As humans, it is almost impossible not to invoke biases towards certain people, places and things. Stereotypes surrounding race and gender are so embedded in our daily interactions, inherent learning and decision making that our subjectivity often leads to scrutinizing certain groups, whether consciously or not. Ingrained societal biases and discrimination are further exploited through algorithms in the digital world.
The deep machine thinking and learning of algorithms replicate human thought which leads to the upkeep of societal stereotypes about specific people, mainly those who are already marginalized in the real world. In the case of race and gender, algorithms disproportionately target minority groups, enhancing stereotypes through search engine rhetoric, data collection and user enhanced technology. The omnipresence of algorithms upholds racist and sexist ideologies in a concealed process, perpetuating society’s already stigmatized perceptions of women, women of color and people of color.
While decision making systems benefit data driven companies and organizations, the ability to access data ends up endangering the livelihood of many minority group members. Certain groups are targeted for poverty, crime or just general surveillance. Those who are surveilled are predominantly people of color, exemplifying the inherent racism reflected through algorithms. The collection of information through algorithms establishes a “red-flagging” system, one which forms a feedback loop of injustice and silences marginalized voices. On the other hand, the voices of white men, those who play the largest role in the creation of algorithms, are magnified.
In the case of the HP computer, the viral YouTube video “HP Computers Are Racist” shows the computer’s facial recognition software being unable to identify Desi Cryer’s Black face. In the video, Cryer can be heard saying, “I’m Black. . . . I think my blackness is interfering with the computer’s ability to follow me.” It is through this seemingly inadvertent notion of whiteness in HP’s facial recognition technology that white privilege is exemplified, strengthening the relationship between the societal advantage of whiteness on both the internet and in the physical world. When whiteness is seen as the default, all else becomes the “other.”
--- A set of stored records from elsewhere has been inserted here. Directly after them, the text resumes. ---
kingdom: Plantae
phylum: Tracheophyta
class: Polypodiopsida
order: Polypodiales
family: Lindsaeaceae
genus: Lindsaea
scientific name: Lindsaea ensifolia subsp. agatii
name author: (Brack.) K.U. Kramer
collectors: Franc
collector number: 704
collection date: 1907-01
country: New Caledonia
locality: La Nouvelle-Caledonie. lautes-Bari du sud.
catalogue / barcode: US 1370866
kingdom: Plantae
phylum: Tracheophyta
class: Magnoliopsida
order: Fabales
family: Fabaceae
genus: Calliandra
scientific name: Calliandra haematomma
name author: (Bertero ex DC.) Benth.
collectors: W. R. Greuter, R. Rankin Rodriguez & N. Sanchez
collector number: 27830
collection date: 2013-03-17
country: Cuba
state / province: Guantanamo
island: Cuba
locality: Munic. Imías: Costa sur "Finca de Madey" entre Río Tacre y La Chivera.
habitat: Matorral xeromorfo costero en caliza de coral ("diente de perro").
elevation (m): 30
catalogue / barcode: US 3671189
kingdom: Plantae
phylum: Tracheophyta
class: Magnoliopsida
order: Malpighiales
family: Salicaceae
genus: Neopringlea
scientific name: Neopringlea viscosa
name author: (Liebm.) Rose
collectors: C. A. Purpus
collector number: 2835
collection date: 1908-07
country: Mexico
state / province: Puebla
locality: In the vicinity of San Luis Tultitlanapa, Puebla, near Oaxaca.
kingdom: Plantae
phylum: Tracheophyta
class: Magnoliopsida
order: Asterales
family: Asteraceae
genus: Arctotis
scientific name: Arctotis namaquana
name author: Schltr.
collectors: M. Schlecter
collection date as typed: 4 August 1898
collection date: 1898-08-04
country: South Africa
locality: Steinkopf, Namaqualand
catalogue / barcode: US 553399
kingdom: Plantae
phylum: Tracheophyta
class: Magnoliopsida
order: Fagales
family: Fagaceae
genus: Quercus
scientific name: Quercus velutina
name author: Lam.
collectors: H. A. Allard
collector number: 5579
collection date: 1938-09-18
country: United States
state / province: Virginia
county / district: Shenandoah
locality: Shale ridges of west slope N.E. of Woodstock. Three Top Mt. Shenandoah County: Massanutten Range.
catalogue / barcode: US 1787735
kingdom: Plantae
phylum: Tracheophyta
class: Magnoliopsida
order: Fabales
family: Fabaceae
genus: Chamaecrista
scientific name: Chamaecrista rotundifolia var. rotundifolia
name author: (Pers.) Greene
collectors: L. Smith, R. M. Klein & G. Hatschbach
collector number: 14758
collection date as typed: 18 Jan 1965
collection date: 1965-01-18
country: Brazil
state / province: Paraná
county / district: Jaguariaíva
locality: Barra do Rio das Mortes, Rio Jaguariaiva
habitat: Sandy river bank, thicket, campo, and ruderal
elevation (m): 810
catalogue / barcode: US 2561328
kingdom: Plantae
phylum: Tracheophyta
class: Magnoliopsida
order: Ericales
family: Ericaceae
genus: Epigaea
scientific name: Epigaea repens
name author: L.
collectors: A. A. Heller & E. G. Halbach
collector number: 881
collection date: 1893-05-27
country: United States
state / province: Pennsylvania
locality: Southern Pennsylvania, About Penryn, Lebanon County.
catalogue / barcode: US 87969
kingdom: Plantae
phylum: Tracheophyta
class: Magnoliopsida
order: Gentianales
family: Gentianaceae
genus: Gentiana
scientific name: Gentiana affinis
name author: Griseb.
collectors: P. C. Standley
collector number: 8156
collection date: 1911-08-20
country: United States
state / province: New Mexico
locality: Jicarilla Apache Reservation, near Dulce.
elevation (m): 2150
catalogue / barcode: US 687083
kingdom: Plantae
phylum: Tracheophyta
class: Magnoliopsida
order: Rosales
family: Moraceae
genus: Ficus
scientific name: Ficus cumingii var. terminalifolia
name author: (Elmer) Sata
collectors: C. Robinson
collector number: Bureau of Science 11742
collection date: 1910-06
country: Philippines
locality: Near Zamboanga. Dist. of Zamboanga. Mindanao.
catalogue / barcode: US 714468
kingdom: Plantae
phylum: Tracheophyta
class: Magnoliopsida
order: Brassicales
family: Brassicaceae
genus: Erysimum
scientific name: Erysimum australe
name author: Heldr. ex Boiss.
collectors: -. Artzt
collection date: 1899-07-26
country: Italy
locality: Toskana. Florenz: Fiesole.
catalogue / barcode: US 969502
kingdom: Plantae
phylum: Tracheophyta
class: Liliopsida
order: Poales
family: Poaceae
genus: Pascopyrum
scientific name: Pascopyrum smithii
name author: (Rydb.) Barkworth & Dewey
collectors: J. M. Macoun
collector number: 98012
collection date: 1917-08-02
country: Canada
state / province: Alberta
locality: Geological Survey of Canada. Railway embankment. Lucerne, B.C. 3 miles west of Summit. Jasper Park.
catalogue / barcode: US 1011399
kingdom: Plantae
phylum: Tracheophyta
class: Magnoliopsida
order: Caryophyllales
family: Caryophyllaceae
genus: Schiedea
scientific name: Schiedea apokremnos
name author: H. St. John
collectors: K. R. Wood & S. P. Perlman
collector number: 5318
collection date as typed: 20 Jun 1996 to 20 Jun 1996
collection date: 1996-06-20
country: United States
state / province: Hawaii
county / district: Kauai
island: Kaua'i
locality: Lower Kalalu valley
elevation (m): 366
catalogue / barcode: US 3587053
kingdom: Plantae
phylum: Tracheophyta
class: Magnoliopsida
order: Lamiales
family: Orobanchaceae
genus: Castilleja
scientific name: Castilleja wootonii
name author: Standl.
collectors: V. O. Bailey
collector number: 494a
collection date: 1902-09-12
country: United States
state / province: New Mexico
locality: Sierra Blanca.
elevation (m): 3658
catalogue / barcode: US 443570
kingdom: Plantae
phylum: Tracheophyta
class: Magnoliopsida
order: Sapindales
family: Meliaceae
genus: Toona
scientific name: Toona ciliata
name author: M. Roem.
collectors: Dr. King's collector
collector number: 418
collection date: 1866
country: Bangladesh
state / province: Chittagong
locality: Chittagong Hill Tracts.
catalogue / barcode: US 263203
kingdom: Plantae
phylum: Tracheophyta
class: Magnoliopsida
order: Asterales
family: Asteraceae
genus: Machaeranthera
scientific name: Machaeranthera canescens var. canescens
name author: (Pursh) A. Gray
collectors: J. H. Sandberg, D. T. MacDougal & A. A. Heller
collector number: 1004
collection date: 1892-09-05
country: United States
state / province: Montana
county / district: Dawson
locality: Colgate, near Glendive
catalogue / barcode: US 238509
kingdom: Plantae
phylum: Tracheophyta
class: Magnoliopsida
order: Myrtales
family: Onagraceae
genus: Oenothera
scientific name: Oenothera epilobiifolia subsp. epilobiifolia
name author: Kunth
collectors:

The language imposed upon Black and white women through Google’s prioritization of web results upholds the negative falsehoods associated with Black women and continues to deem white femininity as the ideal standard of beauty. Within the confines of whiteness also comes the presumption of purity which allows white women to not be inherently sexualized the same way Black women are. Without any explanation, Black girls are explicitly sexualized in search rankings. This is problematic as Google’s ranking normalizes the idea that Black women and pornography go hand and hand as the public associates top search results with being the most popular, most credible or both.
By replicating human thought, algorithms conflate the physical world and the digital world, creating a hierarchical regime where white male domination still controls how we are supposed to act and think, however this time their control is masked. Algorithms have become so fixed in society that the fact that our thoughts, identities, and information are all on display, allowing companies to exploit our data for their own profit and prestige, rarely crosses our mind.
The algorithmic presentation of women online, particularly women of color, and people of color, mimics what is seen in society today resulting in minority groups to be further marginalized. While seemingly unintentional and neutral, algorithms perpetuate stereotypical societal ideologies of both race and gender.